§ Selected extract:
= = = = =

Need advice on improving performance of c# code

Question

I have funcion, which is called very frequently. This function has two nested for loops inside. Each of the for loops iterates from 0 to 900. The code looks like this:

 for (int j = 0; j < width; j++)
            {
                for (int k = 0; k < height; k++)
                {
                    switch (Dim2[j * width + k])
                    {
                        case 0:
                            cwA = Dim0[j * width + ((k == (height - 1)) ? 0 : (k + 1))];
                            ccwA = Dim0[((j == (width - 1)) ? 0 : (j + 1)) * width + k];
                            oppA = Dim0[((j == (width - 1)) ? 0 : (j + 1)) * width + ((k == (height - 1)) ? 0 : (k + 1))];
                            cwB = Dim3[j * width + ((k == (height - 1)) ? 0 : (k + 1))];
                            ccwB = Dim3[((j == (width - 1)) ? 0 : (j + 1)) * width + k];
                            oppB = Dim3[((j == (width - 1)) ? 0 : (j + 1)) * width + ((k == (height - 1)) ? 0 : (k + 1))];
                            break;

                        case 1:
                            cwA = Dim0[((j == (width - 1)) ? 0 : (j + 1)) * width + k];
                            ccwA = Dim0[j * width + ((k == 0) ? (height - 1) : (k - 1))];
                            oppA = Dim0[((j == (width - 1)) ? 0 : (j + 1)) * width + ((k == 0) ? (height - 1) : (k - 1))];
                            cwB = Dim3[((j == (width - 1)) ? 0 : (j + 1)) * width + k];
                            ccwB = Dim3[j * width + ((k == 0) ? (height - 1) : (k - 1))];
                            oppB = Dim3[((j == (width - 1)) ? 0 : (j + 1)) * width + ((k == 0) ? (height - 1) : (k - 1))];
                            break;

                        case 2:
                            cwA = Dim0[((j == 0) ? (width - 1) : (j - 1)) * width + k];
                            ccwA = Dim0[j * width + ((k == (height - 1)) ? 0 : (k + 1))];
                            oppA = Dim0[((j == 0) ? (width - 1) : (j - 1)) * width + ((k == (height - 1)) ? 0 : (k + 1))];
                            cwB = Dim3[((j == 0) ? (width - 1) : (j - 1)) * width + k];
                            ccwB = Dim3[j * width + ((k == (height - 1)) ? 0 : (k + 1))];
                            oppB = Dim3[((j == 0) ? (width - 1) : (j - 1)) * width + ((k == (height - 1)) ? 0 : (k + 1))];
                            break;

                        case 3:
                            cwA = Dim0[j * width + ((k == 0) ? (height - 1) : (k - 1))];
                            ccwA = Dim0[((j == 0) ? (width - 1) : (j - 1)) * width + k];
                            oppA = Dim0[((j == 0) ? (width - 1) : (j - 1)) * width + ((k == 0) ? (height - 1) : (k - 1))];
                            cwB = Dim3[j * width + ((k == 0) ? (height - 1) : (k - 1))];
                            ccwB = Dim3[((j == 0) ? (width - 1) : (j - 1)) * width + k];
                            oppB = Dim3[((j == 0) ? (width - 1) : (j - 1)) * width + ((k == 0) ? (height - 1) : (k - 1))];
                            break;
                    }
                    woll = (((oppB + ccwB) + cwB) + Dim3[j * width + k]) > 0;
                    collision = ((Dim0[j * width + k] == oppA) && (cwA == ccwA)) && (Dim0[j * width + k] != cwA);
                    Dim6[j * width + k] = (short)(3 - Dim2[j * width + k]);
                    if (woll || collision)

= = = = =

§ Exercise data:
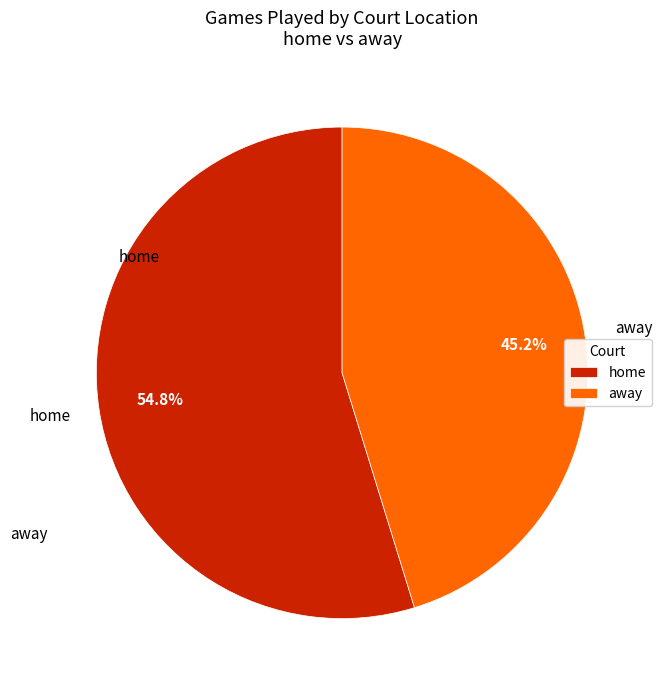

Which slice is the smallest?

away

= = = = =

§ What is needed:
Answer these about the C# performance question:
1. What range does each of the two for loops iterate over, according to the poster?
2. How many case labels does the switch statement contain?
3. Which array is assigned the value "(short)(3 - Dim2[j * width + k])"?
The lines here were taken from a different source than the text.

§ Answer section:
1. From 0 to 900.
2. Four (0, 1, 2 and 3).
3. Dim6.